Supplied material:

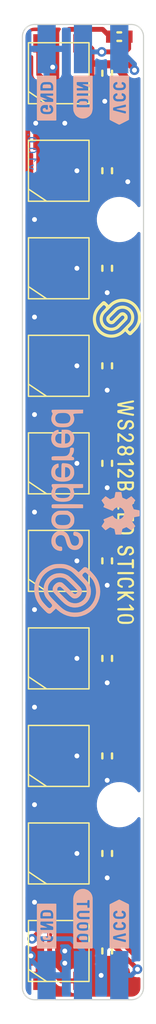
<source format=kicad_pcb>
(kicad_pcb (version 20211014) (generator pcbnew)

  (general
    (thickness 1.6)
  )

  (paper "A4")
  (title_block
    (title "Smart LED WS2812B Stick10")
    (date "2021-07-26")
    (rev "V1.0.0.")
    (company "SOLDERED")
    (comment 1 "333056")
  )

  (layers
    (0 "F.Cu" signal)
    (31 "B.Cu" signal)
    (32 "B.Adhes" user "B.Adhesive")
    (33 "F.Adhes" user "F.Adhesive")
    (34 "B.Paste" user)
    (35 "F.Paste" user)
    (36 "B.SilkS" user "B.Silkscreen")
    (37 "F.SilkS" user "F.Silkscreen")
    (38 "B.Mask" user)
    (39 "F.Mask" user)
    (40 "Dwgs.User" user "User.Drawings")
    (41 "Cmts.User" user "User.Comments")
    (42 "Eco1.User" user "User.Eco1")
    (43 "Eco2.User" user "User.Eco2")
    (44 "Edge.Cuts" user)
    (45 "Margin" user)
    (46 "B.CrtYd" user "B.Courtyard")
    (47 "F.CrtYd" user "F.Courtyard")
    (48 "B.Fab" user)
    (49 "F.Fab" user)
    (50 "User.1" user)
    (51 "User.2" user)
    (52 "User.3" user)
    (53 "User.4" user)
    (54 "User.5" user)
    (55 "User.6" user)
    (56 "User.7" user)
    (57 "User.8" user)
    (58 "User.9" user)
  )

  (setup
    (stackup
      (layer "F.SilkS" (type "Top Silk Screen"))
      (layer "F.Paste" (type "Top Solder Paste"))
      (layer "F.Mask" (type "Top Solder Mask") (color "Green") (thickness 0.01))
      (layer "F.Cu" (type "copper") (thickness 0.035))
      (layer "dielectric 1" (type "core") (thickness 1.51) (material "FR4") (epsilon_r 4.5) (loss_tangent 0.02))
      (layer "B.Cu" (type "copper") (thickness 0.035))
      (layer "B.Mask" (type "Bottom Solder Mask") (color "Green") (thickness 0.01))
      (layer "B.Paste" (type "Bottom Solder Paste"))
      (layer "B.SilkS" (type "Bottom Silk Screen"))
      (copper_finish "None")
      (dielectric_constraints no)
    )
    (pad_to_mask_clearance 0)
    (aux_axis_origin 135.4 155.4)
    (grid_origin 135.4 155.4)
    (pcbplotparams
      (layerselection 0x00010fc_ffffffff)
      (disableapertmacros false)
      (usegerberextensions false)
      (usegerberattributes true)
      (usegerberadvancedattributes true)
      (creategerberjobfile true)
      (svguseinch false)
      (svgprecision 6)
      (excludeedgelayer true)
      (plotframeref false)
      (viasonmask false)
      (mode 1)
      (useauxorigin true)
      (hpglpennumber 1)
      (hpglpenspeed 20)
      (hpglpendiameter 15.000000)
      (dxfpolygonmode true)
      (dxfimperialunits true)
      (dxfusepcbnewfont true)
      (psnegative false)
      (psa4output false)
      (plotreference true)
      (plotvalue true)
      (plotinvisibletext false)
      (sketchpadsonfab false)
      (subtractmaskfromsilk false)
      (outputformat 1)
      (mirror false)
      (drillshape 0)
      (scaleselection 1)
      (outputdirectory "../../INTERNAL/v1.0.0/PCBA/")
    )
  )

  (net 0 "")
  (net 1 "VCC")
  (net 2 "GND")
  (net 3 "Net-(LED1-Pad2)")
  (net 4 "Net-(LED2-Pad2)")
  (net 5 "Net-(LED3-Pad2)")
  (net 6 "Net-(LED4-Pad2)")
  (net 7 "Net-(LED5-Pad2)")
  (net 8 "Net-(LED6-Pad2)")
  (net 9 "Net-(LED7-Pad2)")
  (net 10 "Net-(LED8-Pad2)")
  (net 11 "Net-(LED10-Pad4)")
  (net 12 "Net-(LED1-Pad4)")
  (net 13 "Net-(LED10-Pad2)")
  (net 14 "Net-(PAD2-Pad1)")

  (footprint "e-radionica.com footprinti:0603C" (layer "F.Cu") (at 142.4 151.4 -90))

  (footprint "e-radionica.com footprinti:WS2812B LED" (layer "F.Cu") (at 138.4 87.4 -90))

  (footprint "e-radionica.com footprinti:FIDUCIAL_23" (layer "F.Cu") (at 143.4 83.7 -90))

  (footprint "Soldered Graphics:Logo-Back-OSH-3.5mm" (layer "F.Cu") (at 143.5 115.5 -90))

  (footprint "e-radionica.com footprinti:WS2812B LED" (layer "F.Cu") (at 138.4 79.4 -90))

  (footprint "e-radionica.com footprinti:WS2812B LED" (layer "F.Cu") (at 138.4 111.4 -90))

  (footprint "Soldered Graphics:Logo-Back-SolderedFULL-17mm" (layer "F.Cu") (at 139.1 115.5 -90))

  (footprint "e-radionica.com footprinti:PAD_2x1.5" (layer "F.Cu") (at 137.4 77.4 -90))

  (footprint "e-radionica.com footprinti:0603R" (layer "F.Cu") (at 143.4 76.4))

  (footprint "e-radionica.com footprinti:WS2812B LED" (layer "F.Cu") (at 138.4 135.4 -90))

  (footprint "e-radionica.com footprinti:0603C" (layer "F.Cu") (at 142.4 127.4 -90))

  (footprint "e-radionica.com footprinti:WS2812B LED" (layer "F.Cu") (at 138.4 151.4 -90))

  (footprint "e-radionica.com footprinti:0603C" (layer "F.Cu") (at 142.4 119.4 -90))

  (footprint "e-radionica.com footprinti:0603C" (layer "F.Cu") (at 142.4 103.4 -90))

  (footprint "e-radionica.com footprinti:0603C" (layer "F.Cu") (at 142.4 143.4 -90))

  (footprint "e-radionica.com footprinti:PAD_2x1.5" (layer "F.Cu") (at 143.4 153.4 -90))

  (footprint "e-radionica.com footprinti:0603C" (layer "F.Cu") (at 142.4 111.4 -90))

  (footprint "e-radionica.com footprinti:PAD_2x1.5" (layer "F.Cu") (at 143.4 77.4 -90))

  (footprint "e-radionica.com footprinti:WS2812B LED" (layer "F.Cu") (at 138.4 127.4 -90))

  (footprint "e-radionica.com footprinti:0603C" (layer "F.Cu") (at 142.4 79.4 -90))

  (footprint "e-radionica.com footprinti:0603C" (layer "F.Cu") (at 142.4 135.4 -90))

  (footprint "e-radionica.com footprinti:WS2812B LED" (layer "F.Cu") (at 138.4 103.4 -90))

  (footprint "Soldered Graphics:Logo-Front-Soldered-4mm" (layer "F.Cu") (at 143.2 99.5 -90))

  (footprint "e-radionica.com footprinti:WS2812B LED" (layer "F.Cu") (at 138.4 143.4 -90))

  (footprint "buzzardLabel" (layer "F.Cu") (at 143.9 115.4 -90))

  (footprint "e-radionica.com footprinti:PAD_2x1.5" (layer "F.Cu") (at 140.4 153.4 -90))

  (footprint "e-radionica.com footprinti:WS2812B LED" (layer "F.Cu") (at 138.4 95.4 -90))

  (footprint "e-radionica.com footprinti:0603C" (layer "F.Cu") (at 142.4 95.4 -90))

  (footprint "e-radionica.com footprinti:HOLE_3.2mm" (layer "F.Cu") (at 143.4 91.4 -90))

  (footprint "e-radionica.com footprinti:WS2812B LED" (layer "F.Cu") (at 138.4 119.4 -90))

  (footprint "e-radionica.com footprinti:0603C" (layer "F.Cu") (at 142.4 87.4 -90))

  (footprint "e-radionica.com footprinti:PAD_2x1.5" (layer "F.Cu") (at 137.4 153.4 -90))

  (footprint "e-radionica.com footprinti:HOLE_3.2mm" (layer "F.Cu") (at 143.4 139.4 -90))

  (footprint "buzzardLabel" (layer "B.Cu") (at 140.4 79.2 90))

  (footprint "Soldered Graphics:Version1.0.0." (layer "B.Cu") (at 136.2 85.8 90))

  (footprint "buzzardLabel" (layer "B.Cu") (at 137.4 79.2 90))

  (footprint "buzzardLabel" (layer "B.Cu") (at 143.4 151.6 90))

  (footprint "buzzardLabel" (layer "B.Cu")
    (tedit 0) (tstamp 7cf51013-f755-4c59-94d9-d62480940703)
    (at 140.4 151.6 90)
    (attr board_only exclude_from_pos_files exclude_from_bom)
    (fp_text reference "" (at 0 0 90) (layer "B.SilkS")
      (effects (font (size 1.27 1.27) (thickness 0.15)) (justify mirror))
      (tstamp 7098853f-717d-48ce-8f94-fab25a4c6eaa)
    )
    (fp_text value "" (at 0 0 90) (layer "B.SilkS")
      (effects (font (size 1.27 1.27) (thickness 0.15)) (justify mirror))
      (tstamp 9672228c-bcbe-4a11-9a4b-9271b1e040c0)
    )
    (fp_poly (pts
        (xy 0.75 0.8)
        (xy 0.44 0.8)
        (xy 0.4 0.75)
        (xy 0.4 -0.76)
        (xy 0.44 -0.8)
        (xy 4.49 -0.8)
        (xy 4.57 -0.79)
        (xy 4.65 -0.78)
        (xy 4.73 -0.76)
        (xy 4.8 -0.73)
        (xy 4.88 -0.7)
        (xy 4.94 -0.66)
        (xy 5.01 -0.61)
        (xy 5.07 -0.56)
        (xy 5.12 -0.5)
        (xy 5.16 -0.43)
        (xy 5.2 -0.36)
        (xy 5.24 -0.29)
        (xy 5.26 -0.22)
        (xy 5.28 -0.14)
        (xy 5.29 -0.06)
        (xy 5.29 0.02)
        (xy 5.29 0.1)
        (xy 5.27 0.18)
        (xy 5.25 0.25)
        (xy 5.22 0.33)
        (xy 5.19 0.4)
        (xy 5.14 0.47)
        (xy 5
... [197998 chars truncated]
</source>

What is required: Copy the records above exactly, beginning at the line that contains "142.4 127.4 -90))" and stopping after the line that contains "142.4 79.4 -90))".

Exercise result:
  (footprint "e-radionica.com footprinti:0603C" (layer "F.Cu") (at 142.4 127.4 -90))

  (footprint "e-radionica.com footprinti:WS2812B LED" (layer "F.Cu") (at 138.4 151.4 -90))

  (footprint "e-radionica.com footprinti:0603C" (layer "F.Cu") (at 142.4 119.4 -90))

  (footprint "e-radionica.com footprinti:0603C" (layer "F.Cu") (at 142.4 103.4 -90))

  (footprint "e-radionica.com footprinti:0603C" (layer "F.Cu") (at 142.4 143.4 -90))

  (footprint "e-radionica.com footprinti:PAD_2x1.5" (layer "F.Cu") (at 143.4 153.4 -90))

  (footprint "e-radionica.com footprinti:0603C" (layer "F.Cu") (at 142.4 111.4 -90))

  (footprint "e-radionica.com footprinti:PAD_2x1.5" (layer "F.Cu") (at 143.4 77.4 -90))

  (footprint "e-radionica.com footprinti:WS2812B LED" (layer "F.Cu") (at 138.4 127.4 -90))

  (footprint "e-radionica.com footprinti:0603C" (layer "F.Cu") (at 142.4 79.4 -90))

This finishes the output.